At our annual family reunions, I would see aunts and uncles sneaking off. When rumour got out I’d opened a pot shop, I started getting phone calls. Aunts and uncles called me asking me to deliver them some “pizza” when I came to the reunion. I did this for years. Everyone thought no one else knew their secret and that no one else in the family smoked. Everyone puffed in private in the woods. Just in the past few years, it’s become an open topic but we still aren’t smoking around the fire at night together. The best part is, I’m a grower and my mom and both brothers now work for me and love it! They still don’t partake but they do see the medicinal value. That’s a win.
How has cannabis changed your lifestyle?
Cannabis has changed my life for the better in numerous ways. It has connected me on a different level to people across the globe when that joint is passed around the circle. It has built a layer of trust and deeper connection within my community of underground users. It has made me think outside the box and the bell curve. Cannabis made me question everything because when I learned about the many uses of hemp from Jack Herer’s book, The Emperor Wears No Clothes, in the early 90s, and began understanding prohibition and the politics behind its ban, it made me question every other institution and what they were trying to tell the masses.

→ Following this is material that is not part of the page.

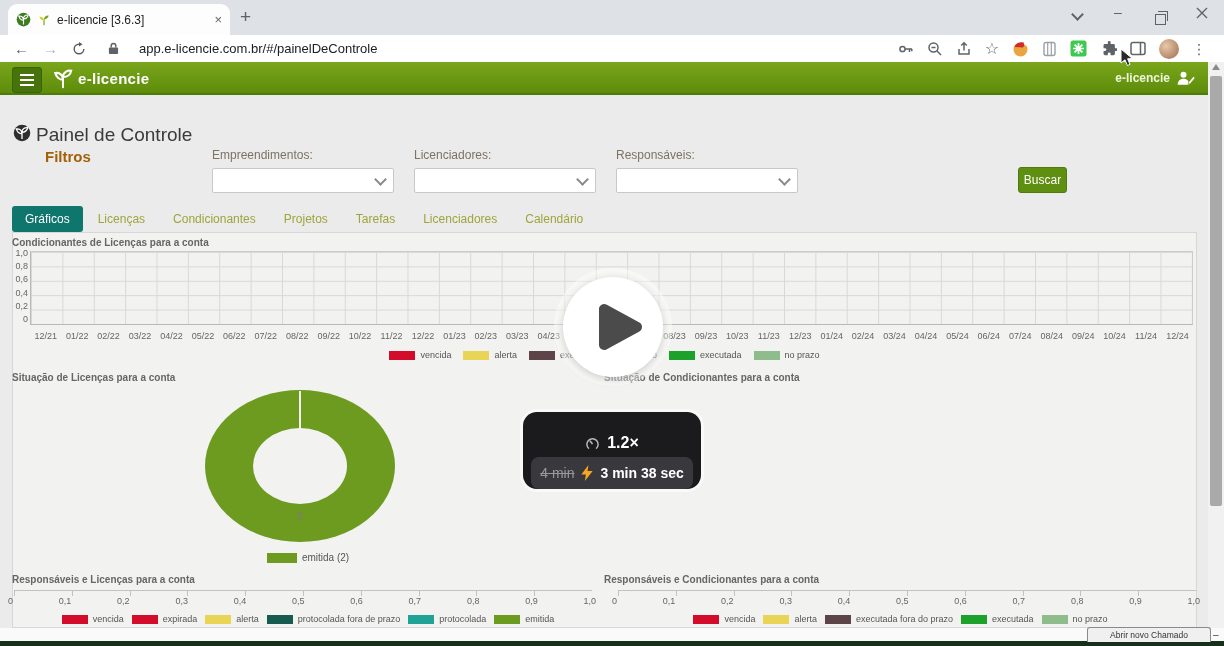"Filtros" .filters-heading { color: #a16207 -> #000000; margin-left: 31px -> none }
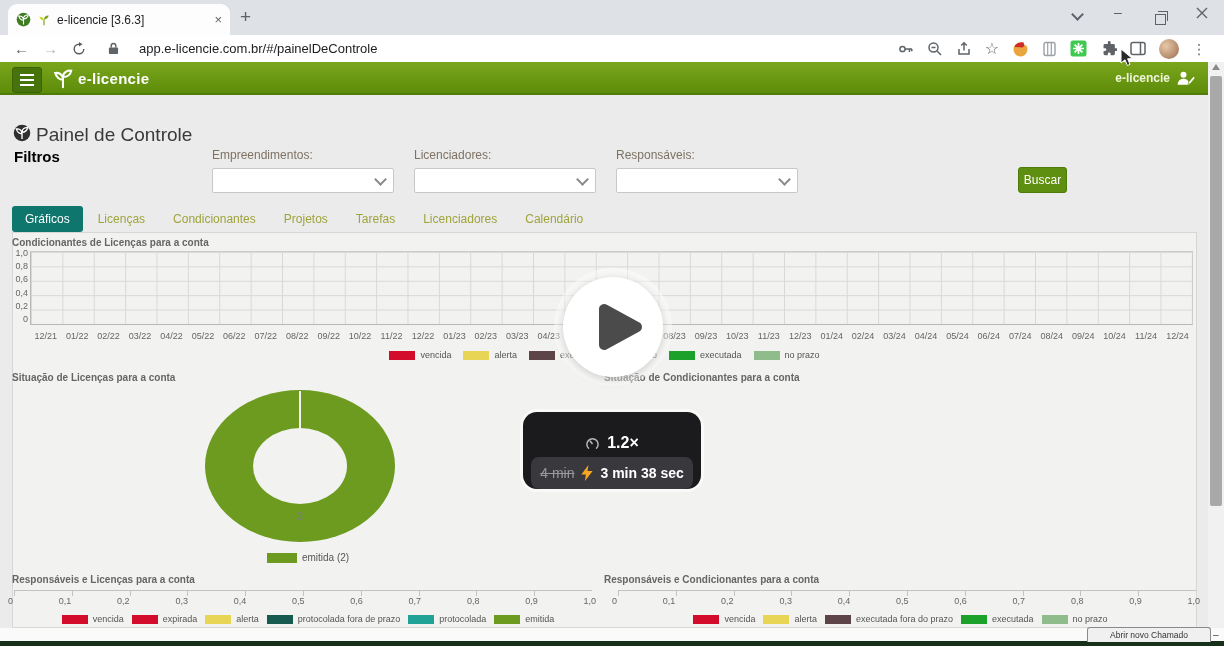"Empreendedores:" div.filter-col { html: none -> <div> <div>Empreendedores:</div> <div> <span></span> </div> </div> }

Cannabis made me think for myself. I fought from a young age for the right to choose this medicine for my body. I put myself at the forefront of the war on drugs for the people to be able to have this choice and safe access. I lived under constant stress and still do to an extent. I am entirely thankful the tides are turning and really hope this industry continues being a fair market economy and spreads the wealth among the people. This plant is so beautiful in its divine design. I feel blessed indeed.